Give a verbatim quotation of every record.
>>
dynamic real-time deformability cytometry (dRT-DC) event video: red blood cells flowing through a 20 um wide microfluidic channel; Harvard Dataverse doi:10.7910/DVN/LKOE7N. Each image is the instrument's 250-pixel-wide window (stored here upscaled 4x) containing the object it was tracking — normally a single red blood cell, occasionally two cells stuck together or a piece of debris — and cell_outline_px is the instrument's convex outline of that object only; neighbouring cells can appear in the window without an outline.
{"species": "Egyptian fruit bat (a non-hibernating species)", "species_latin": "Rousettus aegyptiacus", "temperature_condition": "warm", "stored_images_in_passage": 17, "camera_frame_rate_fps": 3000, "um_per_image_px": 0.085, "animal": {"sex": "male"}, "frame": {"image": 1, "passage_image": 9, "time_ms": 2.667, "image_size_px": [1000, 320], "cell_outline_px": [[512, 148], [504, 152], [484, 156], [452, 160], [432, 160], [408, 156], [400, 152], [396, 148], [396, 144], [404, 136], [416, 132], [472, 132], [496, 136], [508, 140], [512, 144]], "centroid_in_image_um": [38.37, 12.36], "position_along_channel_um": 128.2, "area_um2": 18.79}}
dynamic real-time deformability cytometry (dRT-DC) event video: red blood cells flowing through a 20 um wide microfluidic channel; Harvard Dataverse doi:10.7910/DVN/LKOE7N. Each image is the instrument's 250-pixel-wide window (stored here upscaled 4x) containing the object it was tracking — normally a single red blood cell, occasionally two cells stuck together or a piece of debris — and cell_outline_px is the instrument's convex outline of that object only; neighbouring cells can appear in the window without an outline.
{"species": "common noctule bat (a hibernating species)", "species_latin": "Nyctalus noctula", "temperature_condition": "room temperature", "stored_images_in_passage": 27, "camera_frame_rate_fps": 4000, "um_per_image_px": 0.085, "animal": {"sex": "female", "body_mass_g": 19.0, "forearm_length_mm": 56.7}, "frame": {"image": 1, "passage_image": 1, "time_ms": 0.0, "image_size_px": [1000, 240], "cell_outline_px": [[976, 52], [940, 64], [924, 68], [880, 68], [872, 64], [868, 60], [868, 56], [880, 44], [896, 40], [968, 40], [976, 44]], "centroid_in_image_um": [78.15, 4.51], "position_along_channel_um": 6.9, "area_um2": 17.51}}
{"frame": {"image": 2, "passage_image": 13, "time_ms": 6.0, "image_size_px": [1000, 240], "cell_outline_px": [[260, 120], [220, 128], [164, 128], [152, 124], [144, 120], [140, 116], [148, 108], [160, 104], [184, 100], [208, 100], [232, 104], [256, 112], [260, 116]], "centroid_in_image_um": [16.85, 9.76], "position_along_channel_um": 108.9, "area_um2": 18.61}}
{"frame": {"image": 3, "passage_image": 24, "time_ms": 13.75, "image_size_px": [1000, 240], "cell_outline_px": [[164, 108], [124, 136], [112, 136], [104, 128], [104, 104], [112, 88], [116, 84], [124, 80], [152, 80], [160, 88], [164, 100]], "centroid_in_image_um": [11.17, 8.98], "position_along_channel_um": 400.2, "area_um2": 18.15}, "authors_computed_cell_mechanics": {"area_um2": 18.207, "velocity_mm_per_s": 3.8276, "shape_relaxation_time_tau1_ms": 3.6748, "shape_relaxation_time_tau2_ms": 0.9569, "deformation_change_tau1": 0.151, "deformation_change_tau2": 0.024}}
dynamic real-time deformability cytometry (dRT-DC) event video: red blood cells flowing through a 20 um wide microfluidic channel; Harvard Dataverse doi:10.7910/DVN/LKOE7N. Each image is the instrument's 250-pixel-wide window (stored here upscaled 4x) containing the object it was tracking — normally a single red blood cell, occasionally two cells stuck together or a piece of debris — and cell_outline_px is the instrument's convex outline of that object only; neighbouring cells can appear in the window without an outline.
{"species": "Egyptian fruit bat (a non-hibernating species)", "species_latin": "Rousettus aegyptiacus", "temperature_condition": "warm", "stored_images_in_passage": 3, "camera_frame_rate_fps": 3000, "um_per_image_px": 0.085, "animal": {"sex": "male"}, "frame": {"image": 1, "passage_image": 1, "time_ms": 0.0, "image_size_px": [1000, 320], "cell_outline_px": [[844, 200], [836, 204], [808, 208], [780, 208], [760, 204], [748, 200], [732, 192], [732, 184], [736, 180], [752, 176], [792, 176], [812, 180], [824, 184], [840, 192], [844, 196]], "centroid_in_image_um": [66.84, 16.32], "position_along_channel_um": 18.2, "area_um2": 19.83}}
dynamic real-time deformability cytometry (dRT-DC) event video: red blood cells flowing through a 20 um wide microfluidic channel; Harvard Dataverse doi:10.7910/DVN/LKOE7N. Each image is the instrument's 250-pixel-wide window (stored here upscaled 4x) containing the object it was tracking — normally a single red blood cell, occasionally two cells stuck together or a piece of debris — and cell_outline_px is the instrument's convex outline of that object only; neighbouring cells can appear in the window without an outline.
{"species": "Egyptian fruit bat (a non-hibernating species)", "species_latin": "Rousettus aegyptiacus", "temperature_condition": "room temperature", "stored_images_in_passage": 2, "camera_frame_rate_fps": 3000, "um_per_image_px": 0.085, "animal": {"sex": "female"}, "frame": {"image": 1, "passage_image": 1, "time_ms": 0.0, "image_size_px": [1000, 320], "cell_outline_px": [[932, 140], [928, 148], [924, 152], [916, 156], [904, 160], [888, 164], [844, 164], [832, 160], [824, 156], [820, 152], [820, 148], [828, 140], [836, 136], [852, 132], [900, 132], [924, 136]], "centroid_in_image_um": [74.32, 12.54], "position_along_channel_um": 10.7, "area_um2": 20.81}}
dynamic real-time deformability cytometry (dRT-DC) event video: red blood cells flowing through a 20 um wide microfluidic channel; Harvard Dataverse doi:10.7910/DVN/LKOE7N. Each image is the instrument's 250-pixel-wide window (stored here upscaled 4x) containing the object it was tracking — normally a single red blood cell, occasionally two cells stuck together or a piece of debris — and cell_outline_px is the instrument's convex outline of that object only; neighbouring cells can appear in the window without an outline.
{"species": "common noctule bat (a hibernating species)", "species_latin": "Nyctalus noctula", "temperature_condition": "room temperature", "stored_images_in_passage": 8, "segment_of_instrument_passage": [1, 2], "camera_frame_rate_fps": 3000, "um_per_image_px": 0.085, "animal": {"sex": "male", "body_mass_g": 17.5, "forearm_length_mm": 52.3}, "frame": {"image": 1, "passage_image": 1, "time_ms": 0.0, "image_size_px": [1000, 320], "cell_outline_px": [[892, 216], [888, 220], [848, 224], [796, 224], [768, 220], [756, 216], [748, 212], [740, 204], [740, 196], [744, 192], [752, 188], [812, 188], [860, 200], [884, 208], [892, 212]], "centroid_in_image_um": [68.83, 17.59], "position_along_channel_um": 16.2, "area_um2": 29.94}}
<<
| Response below |
dynamic real-time deformability cytometry (dRT-DC) event video: red blood cells flowing through a 20 um wide microfluidic channel; Harvard Dataverse doi:10.7910/DVN/LKOE7N. Each image is the instrument's 250-pixel-wide window (stored here upscaled 4x) containing the object it was tracking — normally a single red blood cell, occasionally two cells stuck together or a piece of debris — and cell_outline_px is the instrument's convex outline of that object only; neighbouring cells can appear in the window without an outline.
{"species": "Egyptian fruit bat (a non-hibernating species)", "species_latin": "Rousettus aegyptiacus", "temperature_condition": "warm", "stored_images_in_passage": 17, "camera_frame_rate_fps": 3000, "um_per_image_px": 0.085, "animal": {"sex": "male"}, "frame": {"image": 1, "passage_image": 9, "time_ms": 2.667, "image_size_px": [1000, 320], "cell_outline_px": [[512, 148], [504, 152], [484, 156], [452, 160], [432, 160], [408, 156], [400, 152], [396, 148], [396, 144], [404, 136], [416, 132], [472, 132], [496, 136], [508, 140], [512, 144]], "centroid_in_image_um": [38.37, 12.36], "position_along_channel_um": 128.2, "area_um2": 18.79}}
dynamic real-time deformability cytometry (dRT-DC) event video: red blood cells flowing through a 20 um wide microfluidic channel; Harvard Dataverse doi:10.7910/DVN/LKOE7N. Each image is the instrument's 250-pixel-wide window (stored here upscaled 4x) containing the object it was tracking — normally a single red blood cell, occasionally two cells stuck together or a piece of debris — and cell_outline_px is the instrument's convex outline of that object only; neighbouring cells can appear in the window without an outline.
{"species": "common noctule bat (a hibernating species)", "species_latin": "Nyctalus noctula", "temperature_condition": "room temperature", "stored_images_in_passage": 27, "camera_frame_rate_fps": 4000, "um_per_image_px": 0.085, "animal": {"sex": "female", "body_mass_g": 19.0, "forearm_length_mm": 56.7}, "frame": {"image": 1, "passage_image": 1, "time_ms": 0.0, "image_size_px": [1000, 240], "cell_outline_px": [[976, 52], [940, 64], [924, 68], [880, 68], [872, 64], [868, 60], [868, 56], [880, 44], [896, 40], [968, 40], [976, 44]], "centroid_in_image_um": [78.15, 4.51], "position_along_channel_um": 6.9, "area_um2": 17.51}}
{"frame": {"image": 2, "passage_image": 13, "time_ms": 6.0, "image_size_px": [1000, 240], "cell_outline_px": [[260, 120], [220, 128], [164, 128], [152, 124], [144, 120], [140, 116], [148, 108], [160, 104], [184, 100], [208, 100], [232, 104], [256, 112], [260, 116]], "centroid_in_image_um": [16.85, 9.76], "position_along_channel_um": 108.9, "area_um2": 18.61}}
{"frame": {"image": 3, "passage_image": 24, "time_ms": 13.75, "image_size_px": [1000, 240], "cell_outline_px": [[164, 108], [124, 136], [112, 136], [104, 128], [104, 104], [112, 88], [116, 84], [124, 80], [152, 80], [160, 88], [164, 100]], "centroid_in_image_um": [11.17, 8.98], "position_along_channel_um": 400.2, "area_um2": 18.15}, "authors_computed_cell_mechanics": {"area_um2": 18.207, "velocity_mm_per_s": 3.8276, "shape_relaxation_time_tau1_ms": 3.6748, "shape_relaxation_time_tau2_ms": 0.9569, "deformation_change_tau1": 0.151, "deformation_change_tau2": 0.024}}
dynamic real-time deformability cytometry (dRT-DC) event video: red blood cells flowing through a 20 um wide microfluidic channel; Harvard Dataverse doi:10.7910/DVN/LKOE7N. Each image is the instrument's 250-pixel-wide window (stored here upscaled 4x) containing the object it was tracking — normally a single red blood cell, occasionally two cells stuck together or a piece of debris — and cell_outline_px is the instrument's convex outline of that object only; neighbouring cells can appear in the window without an outline.
{"species": "Egyptian fruit bat (a non-hibernating species)", "species_latin": "Rousettus aegyptiacus", "temperature_condition": "warm", "stored_images_in_passage": 3, "camera_frame_rate_fps": 3000, "um_per_image_px": 0.085, "animal": {"sex": "male"}, "frame": {"image": 1, "passage_image": 1, "time_ms": 0.0, "image_size_px": [1000, 320], "cell_outline_px": [[844, 200], [836, 204], [808, 208], [780, 208], [760, 204], [748, 200], [732, 192], [732, 184], [736, 180], [752, 176], [792, 176], [812, 180], [824, 184], [840, 192], [844, 196]], "centroid_in_image_um": [66.84, 16.32], "position_along_channel_um": 18.2, "area_um2": 19.83}}
dynamic real-time deformability cytometry (dRT-DC) event video: red blood cells flowing through a 20 um wide microfluidic channel; Harvard Dataverse doi:10.7910/DVN/LKOE7N. Each image is the instrument's 250-pixel-wide window (stored here upscaled 4x) containing the object it was tracking — normally a single red blood cell, occasionally two cells stuck together or a piece of debris — and cell_outline_px is the instrument's convex outline of that object only; neighbouring cells can appear in the window without an outline.
{"species": "Egyptian fruit bat (a non-hibernating species)", "species_latin": "Rousettus aegyptiacus", "temperature_condition": "room temperature", "stored_images_in_passage": 2, "camera_frame_rate_fps": 3000, "um_per_image_px": 0.085, "animal": {"sex": "female"}, "frame": {"image": 1, "passage_image": 1, "time_ms": 0.0, "image_size_px": [1000, 320], "cell_outline_px": [[932, 140], [928, 148], [924, 152], [916, 156], [904, 160], [888, 164], [844, 164], [832, 160], [824, 156], [820, 152], [820, 148], [828, 140], [836, 136], [852, 132], [900, 132], [924, 136]], "centroid_in_image_um": [74.32, 12.54], "position_along_channel_um": 10.7, "area_um2": 20.81}}
dynamic real-time deformability cytometry (dRT-DC) event video: red blood cells flowing through a 20 um wide microfluidic channel; Harvard Dataverse doi:10.7910/DVN/LKOE7N. Each image is the instrument's 250-pixel-wide window (stored here upscaled 4x) containing the object it was tracking — normally a single red blood cell, occasionally two cells stuck together or a piece of debris — and cell_outline_px is the instrument's convex outline of that object only; neighbouring cells can appear in the window without an outline.
{"species": "common noctule bat (a hibernating species)", "species_latin": "Nyctalus noctula", "temperature_condition": "room temperature", "stored_images_in_passage": 8, "segment_of_instrument_passage": [1, 2], "camera_frame_rate_fps": 3000, "um_per_image_px": 0.085, "animal": {"sex": "male", "body_mass_g": 17.5, "forearm_length_mm": 52.3}, "frame": {"image": 1, "passage_image": 1, "time_ms": 0.0, "image_size_px": [1000, 320], "cell_outline_px": [[892, 216], [888, 220], [848, 224], [796, 224], [768, 220], [756, 216], [748, 212], [740, 204], [740, 196], [744, 192], [752, 188], [812, 188], [860, 200], [884, 208], [892, 212]], "centroid_in_image_um": [68.83, 17.59], "position_along_channel_um": 16.2, "area_um2": 29.94}}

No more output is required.